Si he de ser sincero, no podría explicar los cambios tan acelerados que se han producido en el arte de la guerra estos últimos dos siglos. A veces uno tiene la impresión de que su degeneración data del derrumbe provocado por la carnicería de la Primera Guerra Mundial, rematado por los alemanes durante la Segunda. Una vez reducidos a escombros todos los principios mantenidos a trancas y barrancas por la sociedad estamental, ya fue imposible recuperarlos, de modo que las campañas militares americanas han sido un desastre desde Vietnam hasta Irak, no por falta de capacidad bélica, sino por crasa ignorancia. Que el conocimiento sea un factor esencial en la guerra, me parece un poco desconcertante.

Como en una película a cámara rápida puede uno retroceder a la colonización británica de oriente medio y a la figura del coronel Lawrence como ejemplo supremo para constatar que todavía quedaban soldados capaces de comprender lo que les separaba y unía con los árabes. Gente que nunca emprendería una acción bélica sin conocer antes intensamente el lugar que iban a pisar y la gente con la que se las iban a tener.

Un poco antes, la cinta nos haría ver a Napoleón en 1798, cuando todavía era Bonaparte, durante la campaña de Egipto, una de las primeras invasiones propiamente coloniales. Tomo los datos de Sudhir Hazareesingh. El joven general viajó acompañado por un séquito de ciento sesenta sabios.
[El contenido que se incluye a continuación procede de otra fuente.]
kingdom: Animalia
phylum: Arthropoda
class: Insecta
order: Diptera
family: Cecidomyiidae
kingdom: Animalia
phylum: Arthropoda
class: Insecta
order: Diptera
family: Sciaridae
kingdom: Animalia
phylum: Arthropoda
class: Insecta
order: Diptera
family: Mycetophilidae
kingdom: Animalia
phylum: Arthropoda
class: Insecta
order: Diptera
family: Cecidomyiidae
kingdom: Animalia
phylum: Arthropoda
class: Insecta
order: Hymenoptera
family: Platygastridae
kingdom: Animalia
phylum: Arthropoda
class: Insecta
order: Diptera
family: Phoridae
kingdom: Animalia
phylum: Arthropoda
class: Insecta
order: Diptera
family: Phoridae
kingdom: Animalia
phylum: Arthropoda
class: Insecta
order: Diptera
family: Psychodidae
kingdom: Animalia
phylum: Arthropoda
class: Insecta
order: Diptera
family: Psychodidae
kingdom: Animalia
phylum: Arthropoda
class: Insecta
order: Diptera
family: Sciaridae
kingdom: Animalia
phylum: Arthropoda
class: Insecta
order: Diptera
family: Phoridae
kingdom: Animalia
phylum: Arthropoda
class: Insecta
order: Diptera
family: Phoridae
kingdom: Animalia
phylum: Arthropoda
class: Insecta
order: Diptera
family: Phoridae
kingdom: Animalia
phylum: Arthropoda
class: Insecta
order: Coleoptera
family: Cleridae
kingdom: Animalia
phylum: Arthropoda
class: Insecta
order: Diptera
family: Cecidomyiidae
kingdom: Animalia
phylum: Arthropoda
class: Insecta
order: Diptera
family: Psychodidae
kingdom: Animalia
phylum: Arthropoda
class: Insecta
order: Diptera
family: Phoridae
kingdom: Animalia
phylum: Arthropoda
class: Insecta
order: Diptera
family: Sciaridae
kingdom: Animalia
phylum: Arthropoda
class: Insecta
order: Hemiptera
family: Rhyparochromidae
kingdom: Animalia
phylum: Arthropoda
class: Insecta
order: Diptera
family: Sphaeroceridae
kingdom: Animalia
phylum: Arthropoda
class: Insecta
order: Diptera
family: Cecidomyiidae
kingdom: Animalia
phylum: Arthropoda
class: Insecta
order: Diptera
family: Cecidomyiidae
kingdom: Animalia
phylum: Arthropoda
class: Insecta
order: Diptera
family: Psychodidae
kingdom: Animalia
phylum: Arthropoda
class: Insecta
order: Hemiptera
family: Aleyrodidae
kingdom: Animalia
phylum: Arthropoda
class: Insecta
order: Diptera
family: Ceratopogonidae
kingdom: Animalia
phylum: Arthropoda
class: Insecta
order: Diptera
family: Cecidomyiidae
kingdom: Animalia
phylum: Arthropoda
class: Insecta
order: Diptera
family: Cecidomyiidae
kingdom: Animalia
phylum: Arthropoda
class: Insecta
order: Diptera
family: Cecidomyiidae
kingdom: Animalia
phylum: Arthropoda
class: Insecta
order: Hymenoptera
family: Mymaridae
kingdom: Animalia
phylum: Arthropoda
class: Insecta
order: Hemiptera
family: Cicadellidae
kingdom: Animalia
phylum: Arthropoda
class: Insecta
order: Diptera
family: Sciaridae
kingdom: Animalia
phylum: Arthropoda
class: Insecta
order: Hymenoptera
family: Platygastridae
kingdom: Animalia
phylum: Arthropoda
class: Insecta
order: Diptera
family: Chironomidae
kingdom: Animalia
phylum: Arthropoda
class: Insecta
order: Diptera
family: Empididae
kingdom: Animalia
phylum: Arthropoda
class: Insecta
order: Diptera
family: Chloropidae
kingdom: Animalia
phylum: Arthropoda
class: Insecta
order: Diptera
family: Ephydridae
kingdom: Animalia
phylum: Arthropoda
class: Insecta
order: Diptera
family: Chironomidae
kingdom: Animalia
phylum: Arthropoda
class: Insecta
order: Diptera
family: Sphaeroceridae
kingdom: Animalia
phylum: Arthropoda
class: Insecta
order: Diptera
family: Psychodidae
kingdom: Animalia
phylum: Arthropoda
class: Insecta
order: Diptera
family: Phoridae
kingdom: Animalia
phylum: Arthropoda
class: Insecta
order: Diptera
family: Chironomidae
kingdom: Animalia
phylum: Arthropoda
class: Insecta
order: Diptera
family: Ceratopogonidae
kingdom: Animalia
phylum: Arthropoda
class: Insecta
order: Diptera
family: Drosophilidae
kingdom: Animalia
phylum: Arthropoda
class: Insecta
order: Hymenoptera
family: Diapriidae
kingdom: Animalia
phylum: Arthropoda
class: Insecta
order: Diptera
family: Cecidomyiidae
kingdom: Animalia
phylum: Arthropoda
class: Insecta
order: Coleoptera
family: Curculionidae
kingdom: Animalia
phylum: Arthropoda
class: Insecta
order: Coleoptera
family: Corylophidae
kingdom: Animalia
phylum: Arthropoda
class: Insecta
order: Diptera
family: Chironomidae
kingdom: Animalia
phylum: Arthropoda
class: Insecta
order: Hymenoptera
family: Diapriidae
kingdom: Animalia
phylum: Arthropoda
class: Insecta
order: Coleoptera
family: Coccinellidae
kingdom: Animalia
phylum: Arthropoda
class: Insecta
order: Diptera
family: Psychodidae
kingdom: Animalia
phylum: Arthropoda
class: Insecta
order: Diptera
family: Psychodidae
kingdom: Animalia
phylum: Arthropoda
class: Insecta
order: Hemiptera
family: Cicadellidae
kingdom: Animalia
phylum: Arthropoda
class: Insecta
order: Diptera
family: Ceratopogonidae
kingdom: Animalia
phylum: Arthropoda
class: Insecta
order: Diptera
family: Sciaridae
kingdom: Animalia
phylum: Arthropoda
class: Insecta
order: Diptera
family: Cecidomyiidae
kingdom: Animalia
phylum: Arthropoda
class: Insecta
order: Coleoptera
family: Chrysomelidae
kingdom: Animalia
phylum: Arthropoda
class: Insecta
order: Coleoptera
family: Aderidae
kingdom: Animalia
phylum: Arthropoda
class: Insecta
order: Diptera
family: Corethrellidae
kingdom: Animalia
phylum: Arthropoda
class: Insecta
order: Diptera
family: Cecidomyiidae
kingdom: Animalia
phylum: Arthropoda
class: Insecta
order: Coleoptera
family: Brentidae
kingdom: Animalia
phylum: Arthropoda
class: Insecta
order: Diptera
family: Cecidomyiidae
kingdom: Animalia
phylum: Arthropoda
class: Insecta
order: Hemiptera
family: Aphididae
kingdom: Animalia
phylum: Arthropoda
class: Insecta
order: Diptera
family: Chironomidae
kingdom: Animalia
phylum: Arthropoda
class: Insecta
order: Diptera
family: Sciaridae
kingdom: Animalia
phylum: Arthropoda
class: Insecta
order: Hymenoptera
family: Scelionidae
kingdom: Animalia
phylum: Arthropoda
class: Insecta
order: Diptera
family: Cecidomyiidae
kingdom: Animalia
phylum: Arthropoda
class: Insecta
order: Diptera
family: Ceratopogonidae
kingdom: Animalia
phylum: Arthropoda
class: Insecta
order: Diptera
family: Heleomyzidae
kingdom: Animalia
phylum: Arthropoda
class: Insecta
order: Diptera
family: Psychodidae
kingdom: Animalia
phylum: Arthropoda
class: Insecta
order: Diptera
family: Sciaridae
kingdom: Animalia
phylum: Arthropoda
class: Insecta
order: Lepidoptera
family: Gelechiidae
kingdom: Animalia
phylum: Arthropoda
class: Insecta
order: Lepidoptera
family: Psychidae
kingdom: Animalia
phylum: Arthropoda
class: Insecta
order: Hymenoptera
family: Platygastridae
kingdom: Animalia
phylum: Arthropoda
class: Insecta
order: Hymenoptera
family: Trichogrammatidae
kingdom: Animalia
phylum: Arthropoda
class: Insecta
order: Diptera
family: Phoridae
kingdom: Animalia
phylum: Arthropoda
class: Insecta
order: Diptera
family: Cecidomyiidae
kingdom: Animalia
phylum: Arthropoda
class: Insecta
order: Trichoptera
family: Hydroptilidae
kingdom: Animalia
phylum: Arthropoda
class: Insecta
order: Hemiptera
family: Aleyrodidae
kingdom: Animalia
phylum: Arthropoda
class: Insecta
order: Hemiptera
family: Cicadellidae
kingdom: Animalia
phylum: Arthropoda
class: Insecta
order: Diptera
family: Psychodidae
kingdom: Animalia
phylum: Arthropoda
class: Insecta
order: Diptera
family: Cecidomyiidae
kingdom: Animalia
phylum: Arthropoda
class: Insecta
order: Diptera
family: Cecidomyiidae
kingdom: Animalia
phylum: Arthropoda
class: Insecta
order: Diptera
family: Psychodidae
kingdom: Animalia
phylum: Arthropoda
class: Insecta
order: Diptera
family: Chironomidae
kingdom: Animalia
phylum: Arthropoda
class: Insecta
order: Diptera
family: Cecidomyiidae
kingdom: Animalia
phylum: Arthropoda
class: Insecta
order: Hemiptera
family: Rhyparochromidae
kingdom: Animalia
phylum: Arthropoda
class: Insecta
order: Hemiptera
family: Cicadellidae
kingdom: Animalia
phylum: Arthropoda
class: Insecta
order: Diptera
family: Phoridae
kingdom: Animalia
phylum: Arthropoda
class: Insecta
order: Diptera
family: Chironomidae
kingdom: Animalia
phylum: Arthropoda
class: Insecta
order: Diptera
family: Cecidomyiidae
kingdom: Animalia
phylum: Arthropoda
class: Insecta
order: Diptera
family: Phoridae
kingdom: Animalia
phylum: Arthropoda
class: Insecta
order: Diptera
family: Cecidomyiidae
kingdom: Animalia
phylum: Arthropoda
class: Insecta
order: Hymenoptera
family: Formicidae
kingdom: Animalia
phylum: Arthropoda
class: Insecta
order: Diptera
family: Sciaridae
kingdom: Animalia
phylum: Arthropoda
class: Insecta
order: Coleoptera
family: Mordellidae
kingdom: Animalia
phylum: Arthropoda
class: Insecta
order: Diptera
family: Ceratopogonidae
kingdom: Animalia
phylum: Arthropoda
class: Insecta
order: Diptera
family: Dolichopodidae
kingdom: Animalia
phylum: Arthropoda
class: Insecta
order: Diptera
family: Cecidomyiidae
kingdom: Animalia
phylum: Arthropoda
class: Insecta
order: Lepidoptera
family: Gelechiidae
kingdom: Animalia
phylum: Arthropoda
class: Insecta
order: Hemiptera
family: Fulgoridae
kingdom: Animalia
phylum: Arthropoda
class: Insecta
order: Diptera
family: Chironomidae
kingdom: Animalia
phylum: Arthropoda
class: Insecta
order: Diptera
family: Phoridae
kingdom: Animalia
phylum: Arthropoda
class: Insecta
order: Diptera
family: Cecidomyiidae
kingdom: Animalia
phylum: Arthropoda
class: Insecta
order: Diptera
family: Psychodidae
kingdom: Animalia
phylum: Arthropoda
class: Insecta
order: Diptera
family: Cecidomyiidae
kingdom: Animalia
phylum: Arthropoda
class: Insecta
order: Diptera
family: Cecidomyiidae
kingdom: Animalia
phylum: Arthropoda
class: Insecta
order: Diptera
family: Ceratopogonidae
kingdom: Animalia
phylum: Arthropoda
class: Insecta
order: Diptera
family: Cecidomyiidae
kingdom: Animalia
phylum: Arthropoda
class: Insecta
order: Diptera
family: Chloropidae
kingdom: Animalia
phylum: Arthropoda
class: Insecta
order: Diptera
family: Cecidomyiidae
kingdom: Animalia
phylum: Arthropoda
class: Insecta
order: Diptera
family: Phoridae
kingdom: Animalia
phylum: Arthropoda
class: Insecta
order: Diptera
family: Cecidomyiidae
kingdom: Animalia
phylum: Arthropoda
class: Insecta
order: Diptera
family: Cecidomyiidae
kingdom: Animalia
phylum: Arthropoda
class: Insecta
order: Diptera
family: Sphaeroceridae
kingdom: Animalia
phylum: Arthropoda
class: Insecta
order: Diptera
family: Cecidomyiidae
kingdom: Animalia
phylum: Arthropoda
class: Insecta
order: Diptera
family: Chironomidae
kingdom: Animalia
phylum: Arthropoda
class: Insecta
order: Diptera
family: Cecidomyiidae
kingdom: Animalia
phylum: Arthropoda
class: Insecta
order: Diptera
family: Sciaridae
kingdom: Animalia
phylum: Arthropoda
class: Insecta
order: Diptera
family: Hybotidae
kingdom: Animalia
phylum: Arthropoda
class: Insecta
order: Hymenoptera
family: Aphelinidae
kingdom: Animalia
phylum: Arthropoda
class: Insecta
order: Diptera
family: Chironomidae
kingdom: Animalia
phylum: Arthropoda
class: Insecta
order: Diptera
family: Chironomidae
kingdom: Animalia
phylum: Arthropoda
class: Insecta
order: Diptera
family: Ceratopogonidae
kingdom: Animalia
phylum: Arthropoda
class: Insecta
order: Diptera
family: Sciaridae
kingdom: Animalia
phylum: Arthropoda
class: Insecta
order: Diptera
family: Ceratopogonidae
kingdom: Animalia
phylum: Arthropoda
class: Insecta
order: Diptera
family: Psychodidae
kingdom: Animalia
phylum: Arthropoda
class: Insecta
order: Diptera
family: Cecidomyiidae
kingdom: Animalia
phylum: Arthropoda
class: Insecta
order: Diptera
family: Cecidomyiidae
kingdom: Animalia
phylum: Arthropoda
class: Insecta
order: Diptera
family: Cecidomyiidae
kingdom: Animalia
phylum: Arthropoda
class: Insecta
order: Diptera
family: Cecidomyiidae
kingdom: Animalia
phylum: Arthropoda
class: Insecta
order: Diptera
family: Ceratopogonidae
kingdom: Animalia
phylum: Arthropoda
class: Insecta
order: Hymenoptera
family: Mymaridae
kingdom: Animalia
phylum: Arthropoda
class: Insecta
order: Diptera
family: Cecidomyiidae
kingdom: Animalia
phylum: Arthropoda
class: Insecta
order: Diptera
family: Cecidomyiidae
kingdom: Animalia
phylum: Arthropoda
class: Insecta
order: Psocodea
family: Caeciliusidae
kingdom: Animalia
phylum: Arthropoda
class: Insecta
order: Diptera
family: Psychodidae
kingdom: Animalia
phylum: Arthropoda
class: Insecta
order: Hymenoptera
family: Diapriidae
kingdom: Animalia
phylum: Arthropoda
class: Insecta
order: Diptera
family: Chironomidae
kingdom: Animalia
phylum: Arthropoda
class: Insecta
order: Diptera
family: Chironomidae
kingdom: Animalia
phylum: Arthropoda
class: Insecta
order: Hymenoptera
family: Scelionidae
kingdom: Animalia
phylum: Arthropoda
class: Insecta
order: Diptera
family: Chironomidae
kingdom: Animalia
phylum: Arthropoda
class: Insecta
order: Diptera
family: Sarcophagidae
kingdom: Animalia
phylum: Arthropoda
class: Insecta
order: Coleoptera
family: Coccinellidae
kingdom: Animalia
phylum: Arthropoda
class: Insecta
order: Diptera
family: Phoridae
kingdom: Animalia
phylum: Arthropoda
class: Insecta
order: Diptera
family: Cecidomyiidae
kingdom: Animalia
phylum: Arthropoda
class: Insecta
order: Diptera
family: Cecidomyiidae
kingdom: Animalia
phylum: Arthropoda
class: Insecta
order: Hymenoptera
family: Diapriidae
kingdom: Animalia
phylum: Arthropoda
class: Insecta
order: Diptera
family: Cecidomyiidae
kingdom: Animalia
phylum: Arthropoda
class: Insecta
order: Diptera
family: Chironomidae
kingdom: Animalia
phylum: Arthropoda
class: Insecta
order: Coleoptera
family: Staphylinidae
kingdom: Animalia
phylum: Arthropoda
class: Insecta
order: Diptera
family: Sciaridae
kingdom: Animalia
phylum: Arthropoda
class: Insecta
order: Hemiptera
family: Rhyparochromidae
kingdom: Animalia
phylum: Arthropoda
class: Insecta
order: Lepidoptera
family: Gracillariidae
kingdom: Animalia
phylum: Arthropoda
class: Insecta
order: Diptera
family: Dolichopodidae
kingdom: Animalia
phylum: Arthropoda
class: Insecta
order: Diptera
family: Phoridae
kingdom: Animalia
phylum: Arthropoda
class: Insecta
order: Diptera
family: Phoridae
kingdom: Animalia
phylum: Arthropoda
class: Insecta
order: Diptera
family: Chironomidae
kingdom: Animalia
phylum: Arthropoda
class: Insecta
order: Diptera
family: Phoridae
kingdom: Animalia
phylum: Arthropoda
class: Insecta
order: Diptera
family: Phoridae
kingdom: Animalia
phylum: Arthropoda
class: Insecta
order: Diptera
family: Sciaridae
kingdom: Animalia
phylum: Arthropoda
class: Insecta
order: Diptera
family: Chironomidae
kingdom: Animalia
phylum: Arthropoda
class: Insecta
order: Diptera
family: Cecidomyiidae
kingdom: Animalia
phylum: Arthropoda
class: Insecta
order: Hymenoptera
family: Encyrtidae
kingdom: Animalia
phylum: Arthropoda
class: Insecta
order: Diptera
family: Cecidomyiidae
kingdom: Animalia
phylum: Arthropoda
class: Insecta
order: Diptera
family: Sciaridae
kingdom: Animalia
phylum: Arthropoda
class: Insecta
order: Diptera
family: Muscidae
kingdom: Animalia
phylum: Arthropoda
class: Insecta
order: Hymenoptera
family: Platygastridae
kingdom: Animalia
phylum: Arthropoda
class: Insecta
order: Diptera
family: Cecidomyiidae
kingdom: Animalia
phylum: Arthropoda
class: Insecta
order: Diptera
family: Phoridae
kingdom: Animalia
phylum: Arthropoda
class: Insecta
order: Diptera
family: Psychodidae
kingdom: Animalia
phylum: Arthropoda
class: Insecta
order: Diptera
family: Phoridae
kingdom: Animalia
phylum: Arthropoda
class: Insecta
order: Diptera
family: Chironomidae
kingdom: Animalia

En los siguientes seis meses organizó los servicios sanitarios, estableció el correo postal, racionalizó el cobro de impuestos, un grupo de geógrafos estableció la primera cartografía del territorio, sus arqueólogos descubrieron la canalización que unía por vía fluvial el Nilo con el Mar Rojo, obra de Ramsés II, los grabadores y dibujantes prepararon los gigantescos álbumes de bajorrelieves con los que todavía trabajó Degas cuando era estudiante de Bellas Artes, y así sucesivamente.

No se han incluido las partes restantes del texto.